Isyarat Al-Qur’an: Kerusakan di Darat dan Laut
Al-Qur’an sesungguhnya telah memberi peringatan ekologis yang terasa sangat relevan hari ini:
“Telah tampak kerusakan di darat dan di laut disebabkan oleh perbuatan tangan manusia…” (QS Ar-Rum: 41).
Ayat ini tidak hanya berbicara retorika moral, melainkan diagnosis etika: kerusakan ekosistem bukan fenomena tiba-tiba, melainkan hasil dari keputusan manusia yang mengabaikan batas alam.
Dalam konteks kebencanaan, ayat ini bukan menyalahkan melainkan mengingatkan. Ketika hutan ditebang tanpa kendali, tanah kehilangan kekuatan menahan air. Ketika sungai disempitkan untuk permukiman, kapasitas alirnya berkurang. Ketika gambut dibakar, ia kehilangan kemampuan menyerap air. Kerusakan ekologis tidak memusuhi manusia; ia hanya mengembalikan konsekuensi dari perlakuan kita.
Ekoteologi : Menyatukan Ilmu dan Iman
Program Ekoteologi, yang digagas oleh Menteri Agama, mencoba menjembatani ruang ini: bahwa kelestarian lingkungan bukan semata isu teknis, tetapi ibadah sosial. Pesantren, KUA, dan rumah ibadah diarahkan menjadi pusat edukasi ekologis: mempraktikkan gaya hidup hemat air, pengelolaan sampah, penanaman pohon, dan literasi iklim.

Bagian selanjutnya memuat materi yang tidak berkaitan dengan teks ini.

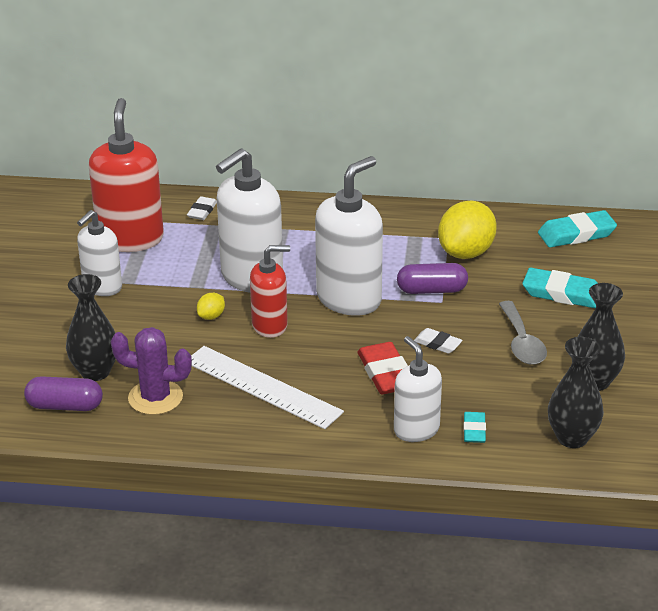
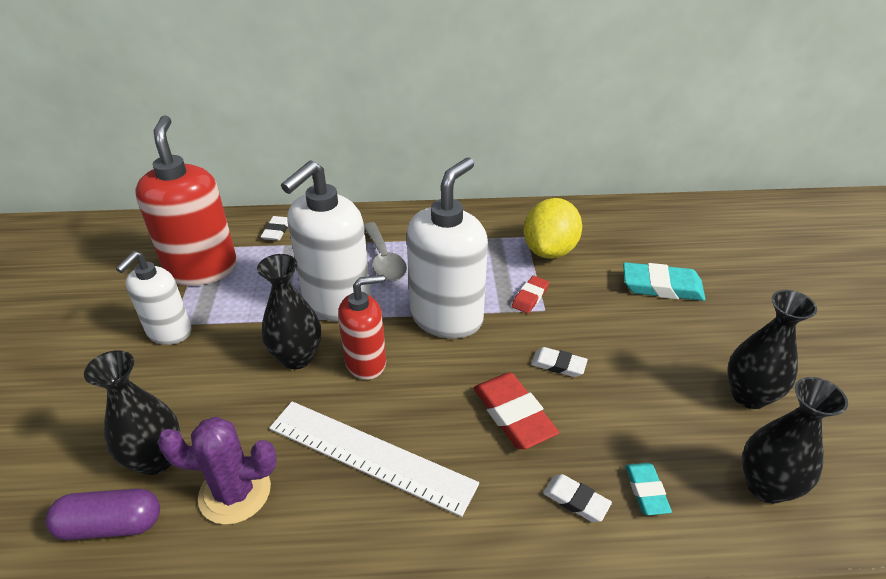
camera: 10 degrees left, 5 degrees up
(211, 316) = (297, 357): yellow lemon -> black vase
(416, 430) = (576, 500): white soap dispenser -> white eraser
(432, 290) = (530, 297): purple capsule -> red eraser
(522, 343) = (648, 352): grey spoon -> grey spoon (384, 260)
(576, 234) = (645, 221): turquoise eraser -> none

Pendekatan ini penting karena bencana tidak hanya lahir dari curah hujan ekstrem atau struktur geologi, tetapi dari pola hidup yang tidak ramah lingkungan. Ekoteologi memanggil masyarakat untuk merawat bumi bukan karena takut bencana, melainkan karena bagian dari tanggung jawab moral.

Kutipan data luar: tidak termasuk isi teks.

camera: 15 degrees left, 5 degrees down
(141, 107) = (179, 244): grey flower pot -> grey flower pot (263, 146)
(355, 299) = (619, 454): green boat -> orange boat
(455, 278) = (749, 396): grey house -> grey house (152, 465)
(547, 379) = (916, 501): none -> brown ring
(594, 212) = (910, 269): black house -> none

Warga Jaga Warga: Barisan Terdepan Penjaga Lingkungan
Di tengah situasi ekologis yang kian rapuh, jaringan warga jaga warga muncul sebagai pengawas lokal paling efektif. Mereka mengabarkan titik longsor kecil sebelum membesar; mereka memetakan drainase yang tersumbat; mereka menegur pembukaan lahan yang sembarangan; mereka menanam pohon di bantaran sungai karena tahu manfaatnya bukan untuk hari ini, melainkan untuk cucu mereka kelak.
Ketika negara tak mungkin hadir di setiap jengkal lereng dan anak sungai, warga jaga warga menjadi barisan pertama yang membaca tanda-tanda alam. Mereka bukan hanya korban, tetapi penjaga lansekap.

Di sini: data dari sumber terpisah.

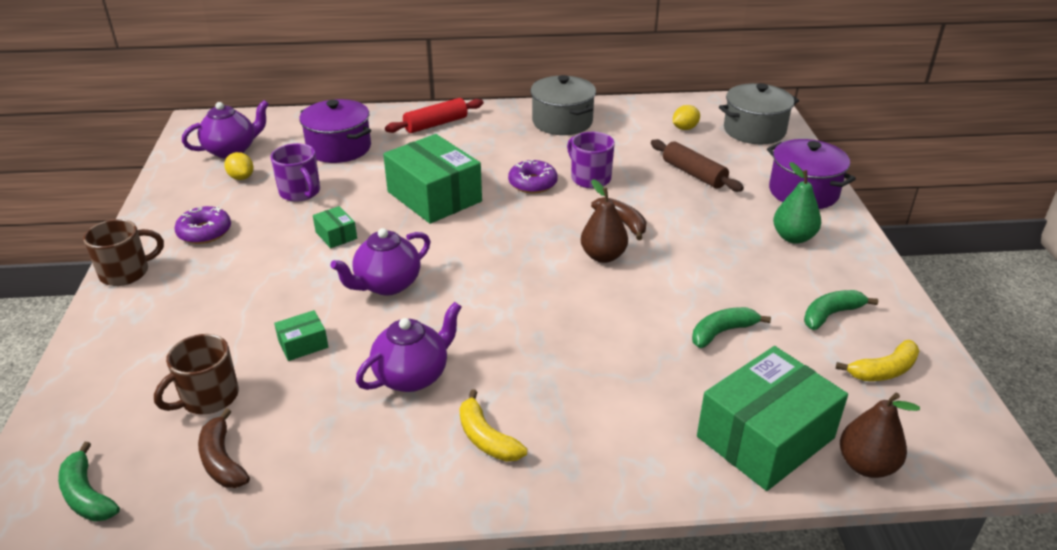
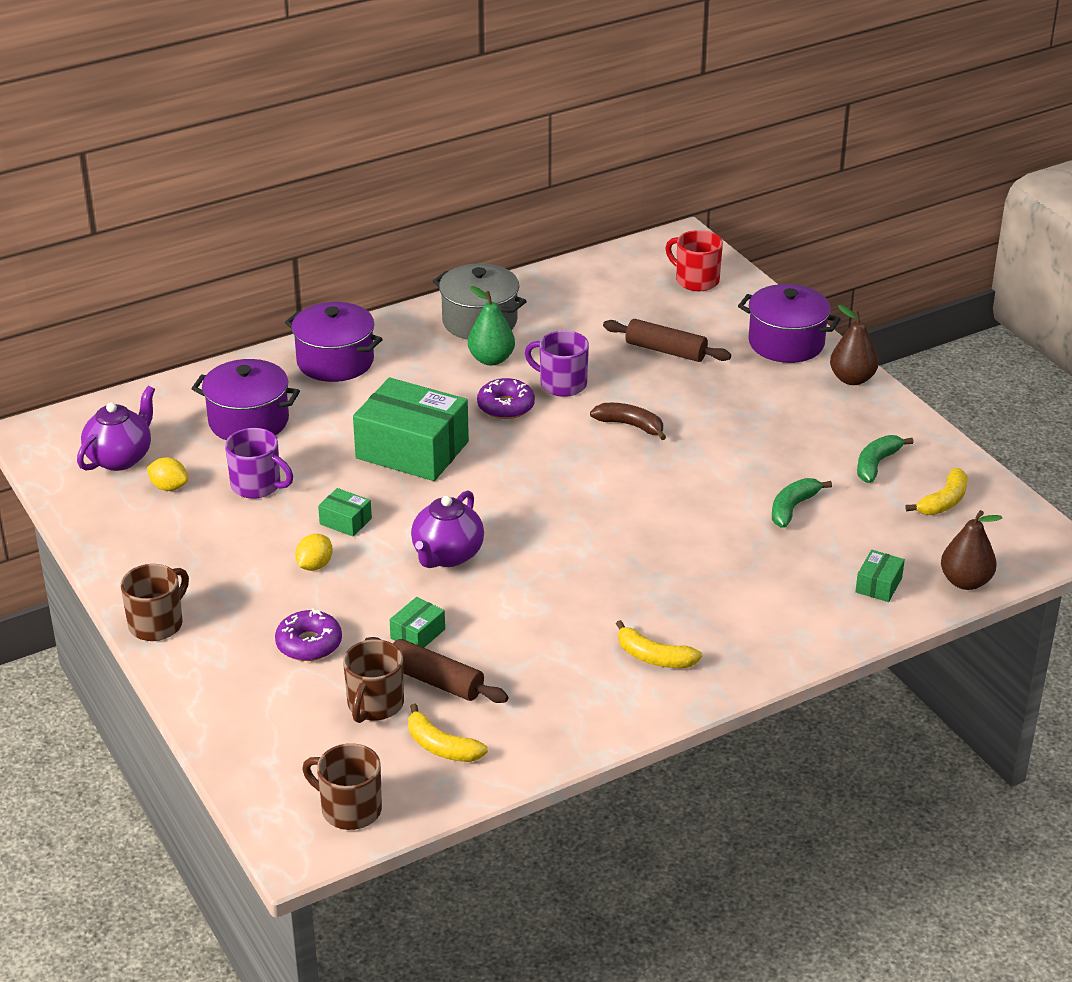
camera: 25 degrees left, 0 degrees up
(87, 495) = (349, 809): green banana -> brown mug
(204, 232) = (196, 559): purple donut -> purple donut (309, 644)
(222, 460) = (441, 747): brown banana -> yellow banana
(277, 393) = (435, 681): none -> brown rolling pin
(412, 376) = (547, 629): purple teapot -> none
(435, 124) = (335, 361): red rolling pin -> purple pot
(603, 256) = (636, 466): brown pear -> brown pear (852, 379)
(684, 128) = (620, 296): yellow lemon -> yellow lemon (314, 565)
(754, 130) = (696, 280): grey pot -> red mug
(765, 437) = (878, 585): green box -> green box, size x0.43
(793, 237) = (803, 396): green pear -> green pear (491, 359)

Ajakan Menjaga Rumah Kita Bersama
Kerusakan ekologi bukan garis takdir; ia masih bisa diperbaiki. Kita bisa menanam kembali hutan yang hilang, membersihkan sungai yang sekarat, dan membangun kota yang lebih ramah air. Jika tidak, kita akan terus menyaksikan bencana yang berulang, dengan pola yang sama, di lokasi yang bergeser.
Hutan Tesso Nilo adalah peringatan. Jangan sampai anak cucu kita hanya mengenal hutan Indonesia lewat foto atau arsip museum. Kita tidak diwarisi bumi dari leluhur; kita meminjamnya dari generasi setelah kita.